The format of a result from media search

Here is - for pedagogical reasons - a step-wise explanation of the format.

The result from a media search has a sequence of <talia:entry> elements, one for each found contribution, or contribution version:

<?xml version="1.0" encoding="UTF-8"?>
<talia:result xmlns:talia="http://trac.talia.discovery-project.eu/wiki/Exist#" total="123">

    <talia:entry>...</talia:entry>

    <talia:entry>...</talia:entry>

    <talia:entry>...</talia:entry>

    <talia:entry>...</talia:entry>

    <talia:entry>...</talia:entry>

    ...

</talia:result>

The returned entries have the following format:

<talia:entry>

    <talia:metadata>
    
        <talia:maintype>AvMedia</talia:maintype>
        <talia:type>transcription</talia:type>
        <!-- in general here might be a <talia:subtype> element,
             with value "audio" or "video",
             but for the RAI media contributions
             we have no such value and element -->
        <talia:uri>http://a.b.c/ccc</talia:uri>
        <talia:url>http://d.e.f/fff</talia:url>
        <talia:authors>
            <talia:author>
                <talia:firstname>Andrew Williams</talia:firstname>
                <talia:lastname></talia:lastname>
                <!--
                in general here might be a <talia:uri> element,
                but the RAI media contributions have no URI¨
                -->
            </talia:author>
            ...
        </talia:authors>
        <talia:title>...</talia:title>
        <talia:standard_title>...</talia:standard_title>
        <talia:language>it</talia:language>
        <talia:date>2006-03-03</talia:date>
        <talia:creation_date>2000-11-22</talia:creation_date>
        <talia:length>...</talia:length>
        <talia:bibliography>...</talia:bibliography>
        <talia:keywords>
            <talia:keyword>...</talia:keyword>
            ...
        </talia:keywords>
        
    </talia:metadata>

    <talia:abstract>...</talia:abstract>
    
</talia:entry>

If the <talia:title> or <talia:abstract> elements have been searched, the search on these elements was a full text search, and in that case they will contain <exist:match> tags that mark the search words found. These "match" tags can be used by the user interface to highlight the search words when the title and abstract are shown. We are discussing if a different tag should be used, e.g an "explicit" HTML tag like <b>. The <exist:match> tag is one delivered by eXist itself, but the servlet might transform it into something else.
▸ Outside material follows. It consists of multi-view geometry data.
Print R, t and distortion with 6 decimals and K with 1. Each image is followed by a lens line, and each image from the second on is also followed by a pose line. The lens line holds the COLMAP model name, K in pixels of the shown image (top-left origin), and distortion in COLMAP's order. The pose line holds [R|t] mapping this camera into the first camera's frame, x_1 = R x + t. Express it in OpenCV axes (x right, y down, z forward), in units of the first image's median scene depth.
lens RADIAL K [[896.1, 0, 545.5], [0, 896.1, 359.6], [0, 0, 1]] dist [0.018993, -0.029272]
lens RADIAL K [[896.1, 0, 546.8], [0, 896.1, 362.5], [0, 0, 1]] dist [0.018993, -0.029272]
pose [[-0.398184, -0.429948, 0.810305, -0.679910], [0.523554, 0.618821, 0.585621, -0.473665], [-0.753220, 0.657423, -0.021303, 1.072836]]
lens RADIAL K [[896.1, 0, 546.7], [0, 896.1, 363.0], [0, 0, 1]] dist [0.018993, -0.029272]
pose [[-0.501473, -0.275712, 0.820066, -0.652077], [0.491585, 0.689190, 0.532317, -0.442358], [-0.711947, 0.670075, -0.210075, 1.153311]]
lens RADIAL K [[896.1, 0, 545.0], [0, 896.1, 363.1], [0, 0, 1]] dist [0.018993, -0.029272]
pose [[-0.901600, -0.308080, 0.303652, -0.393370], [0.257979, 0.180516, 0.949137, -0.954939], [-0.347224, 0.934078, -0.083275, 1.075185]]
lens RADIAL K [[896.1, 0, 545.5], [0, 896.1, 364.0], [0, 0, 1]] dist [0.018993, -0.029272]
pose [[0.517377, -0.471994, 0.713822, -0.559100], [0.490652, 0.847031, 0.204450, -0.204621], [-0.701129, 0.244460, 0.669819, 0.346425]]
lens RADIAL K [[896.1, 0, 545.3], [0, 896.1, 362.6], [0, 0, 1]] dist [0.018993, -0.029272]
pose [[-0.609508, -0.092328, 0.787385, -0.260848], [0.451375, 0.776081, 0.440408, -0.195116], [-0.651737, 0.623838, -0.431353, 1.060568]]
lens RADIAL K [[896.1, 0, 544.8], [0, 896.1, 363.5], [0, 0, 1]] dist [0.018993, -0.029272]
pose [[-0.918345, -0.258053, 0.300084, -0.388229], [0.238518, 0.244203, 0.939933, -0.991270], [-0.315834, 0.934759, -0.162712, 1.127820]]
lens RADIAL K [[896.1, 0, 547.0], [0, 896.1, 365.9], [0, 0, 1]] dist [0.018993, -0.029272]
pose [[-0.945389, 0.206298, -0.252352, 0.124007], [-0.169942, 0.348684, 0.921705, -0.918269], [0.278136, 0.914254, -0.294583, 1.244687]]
(Note: If a search word occurs in both title and abstract, but was only searched in title, it will only get "match" tags in the title element, not in abstract; and vice versa.)

It has not been discussed what to do with long result lists, so the below might not be valid.

Finally, the root element <talia:result> contains attributes that tell the size of the result and give relevant information if the result has been divided into "pages" ("chunks"). The attributes are:

total
limit
page
first
last

total tells the number of entries founds (the number of found contributions or versions). If the search request asked for the result to be divided into pages, the total value might be larger then the number of entries returned.

limit is the page size, if the search request asked for the result to be divided into pages. Otherwise it is the special value all.

page is the number of the page returned, if the search request asked for the result to be divided into pages. Otherwise it is 1.

first is the number of the first entry in the page returned, if the search request asked for the result to be divided into pages. Otherwise it is 1.

last is the number of the last entry in the page returned, if the search request asked for the result to be divided into pages. Otherwise it is equal to the total value.

(Note: At the time of writing (2008-09-17/2008-10-28) the first and last values might not be correct. If the request asks for the last page, which usually is smaller than the other pages, the last value will be like if the last page were as large as the others. It doesn't reflect the real, smaller size of the page. Also - if the request asks for a non-existing page - a page beyond the end of the result - the first and last values will be as if that page existed.)